End-to-end UI automation tests for PBR web experiences using Playwright + TypeScript, focused on validating real user behavior and critical flows.
playwright-ts-pbr/
├── tests/
│ ├── features/ # High-level BDD-style descriptions of expected behavior
│ ├── helpers/ # Shared utilities used across tests (i.e. navigation, assertions, helpers)
│ └── specs/ # Page-based Playwright test files
├── playwright.config.ts
└── package.json
Notes
- Tests are organized by page, not by component abstractions.
- Feature files describe what should happen.
- Specs define how that behavior is validated.
- Language: TypeScript
- Framework: Playwright
- BDD-style feature files — High-level descriptions of expected behavior
- Helper utilities — Shared, reusable test logic where appropriate
This project intentionally does not use a traditional Page Object Model (POM).
While POM is a powerful and widely adopted pattern, it can introduce unnecessary abstraction and file sprawl in smaller test suites.

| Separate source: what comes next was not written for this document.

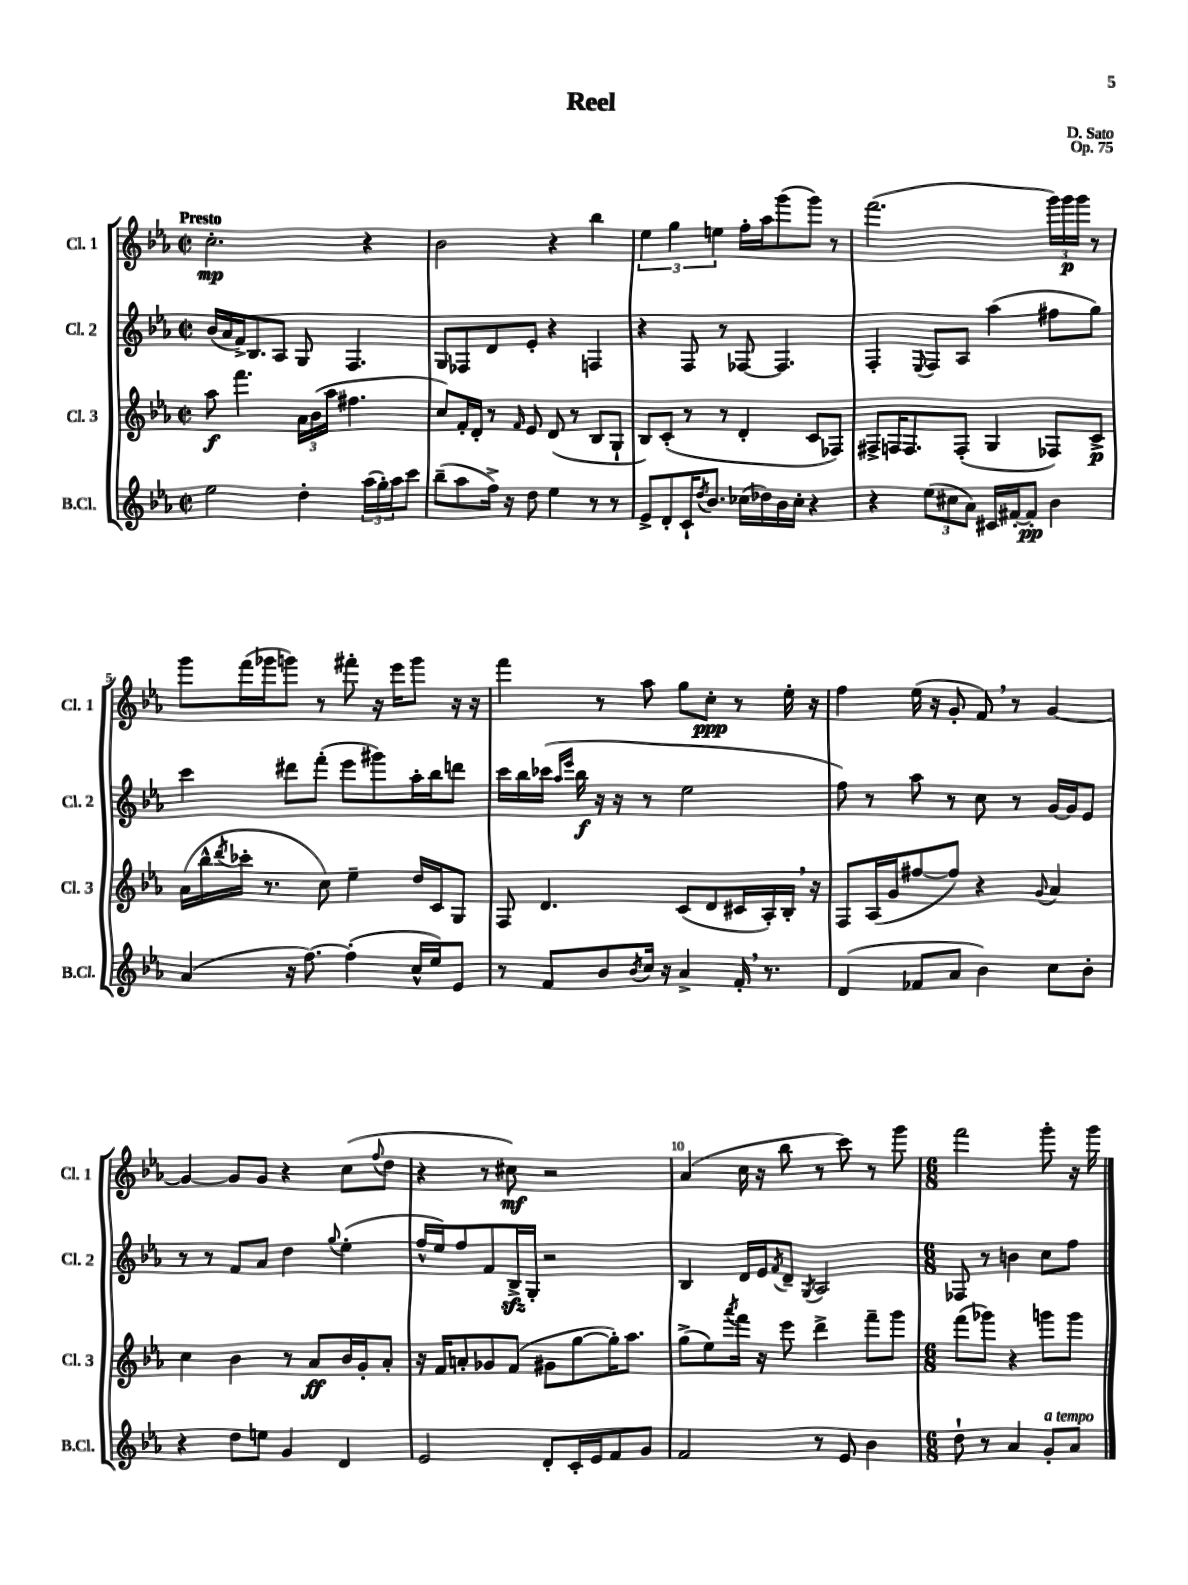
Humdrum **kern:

In this project:
- Most selectors and interactions are used by a single test
- Extracting page objects would add indirection without reuse
- Inline locators make tests easier to read and reason about
This decision was made to:
- Avoid over-engineering
- Keep tests close to the user’s behavior
- Optimize for clarity and learning over abstraction
Note: This is not an anti-POM stance. Page Objects are a preferred pattern and would be introduced if the project grows in size or reuse demands it.

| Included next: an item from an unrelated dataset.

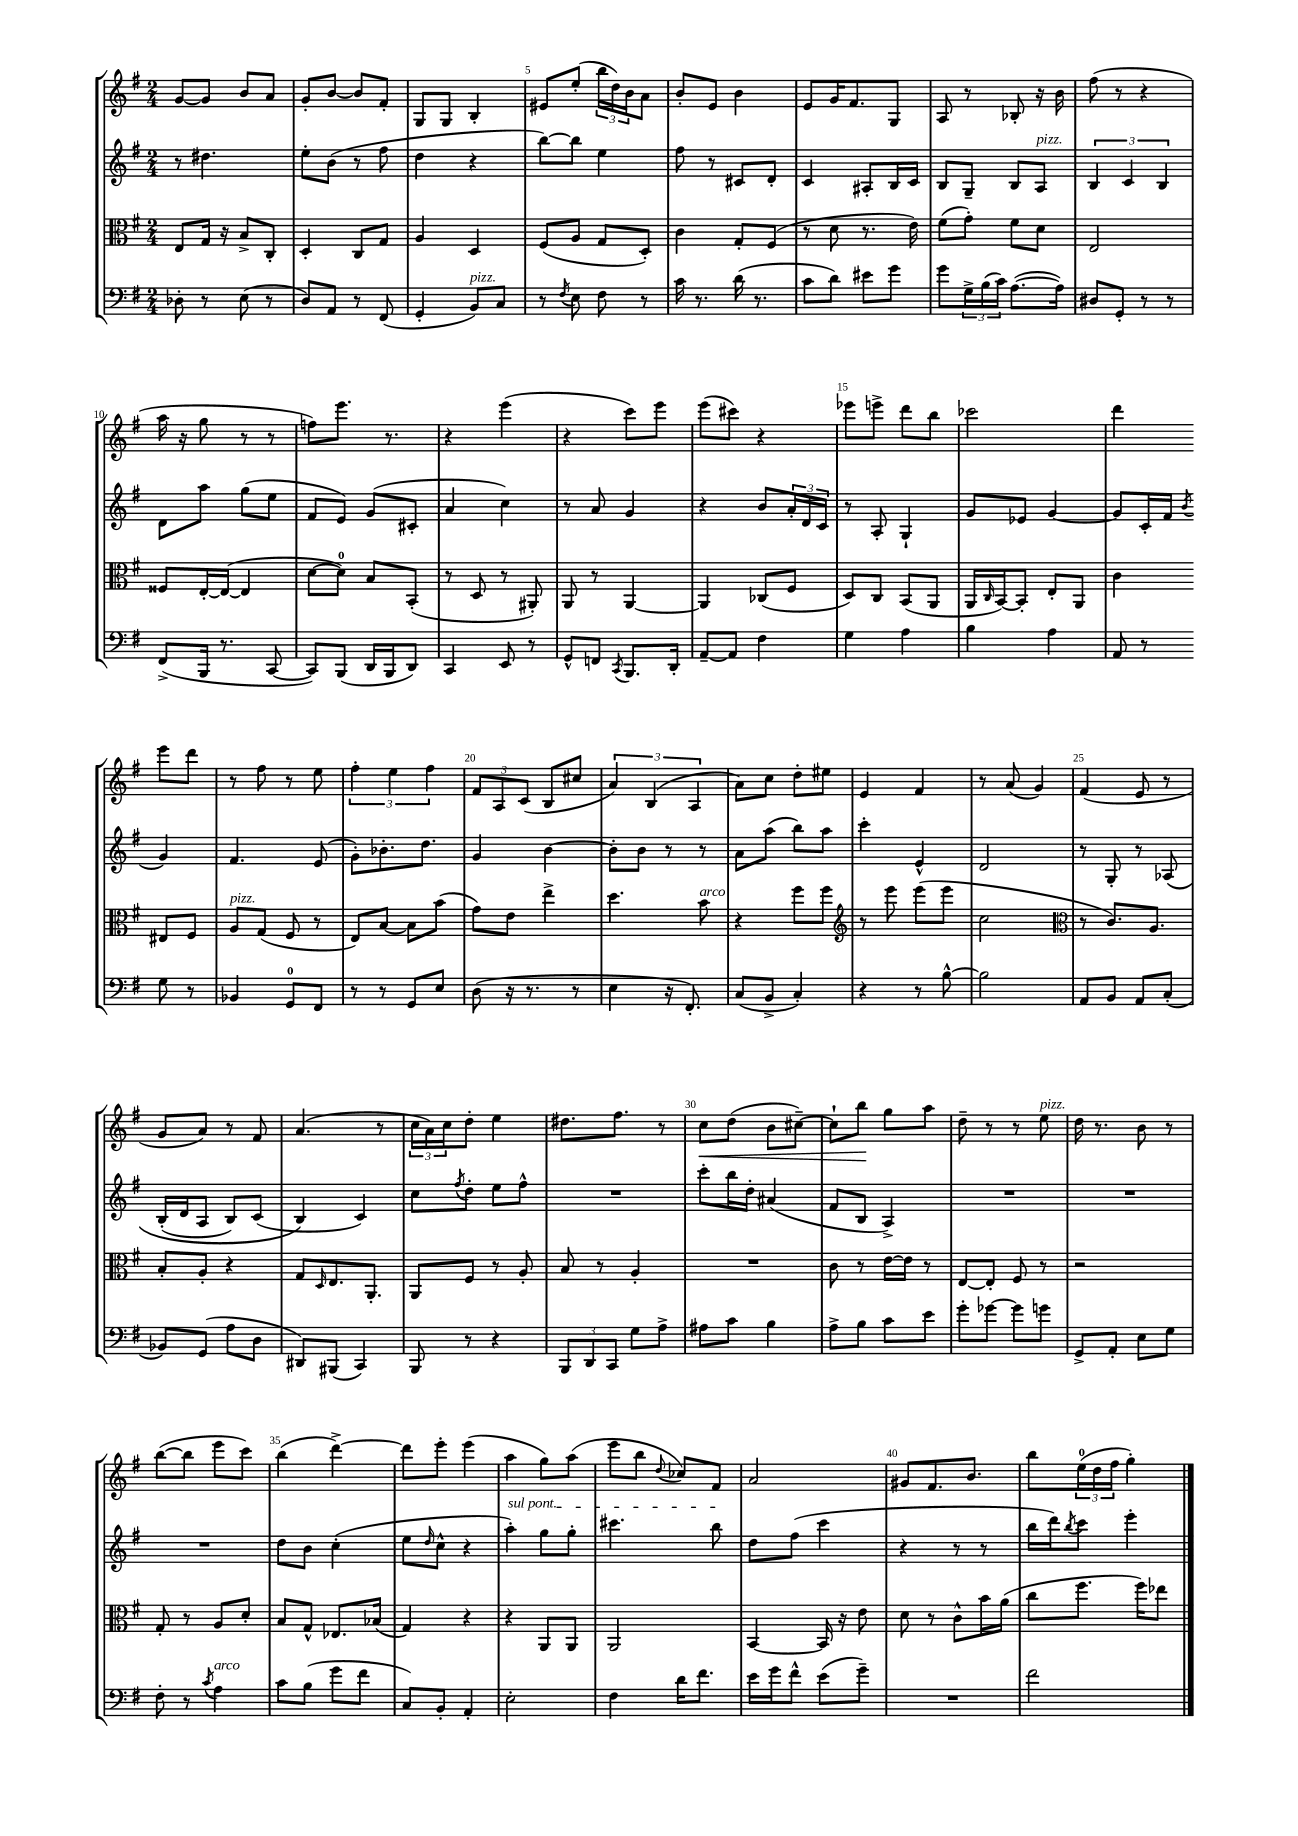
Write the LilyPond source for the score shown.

- Tests assert observable user behavior, not implementation details
- Filters and tabs are validated through data changes, not just clicks
- Stable, semantic locators are preferred over brittle selectors
- Tests focus on high-value user paths (standings, filters, navigation)
npm install
npx playwright test
This project is intentionally lightweight and iterative. Architecture choices are made to match current complexity, with room to evolve as requirements grow.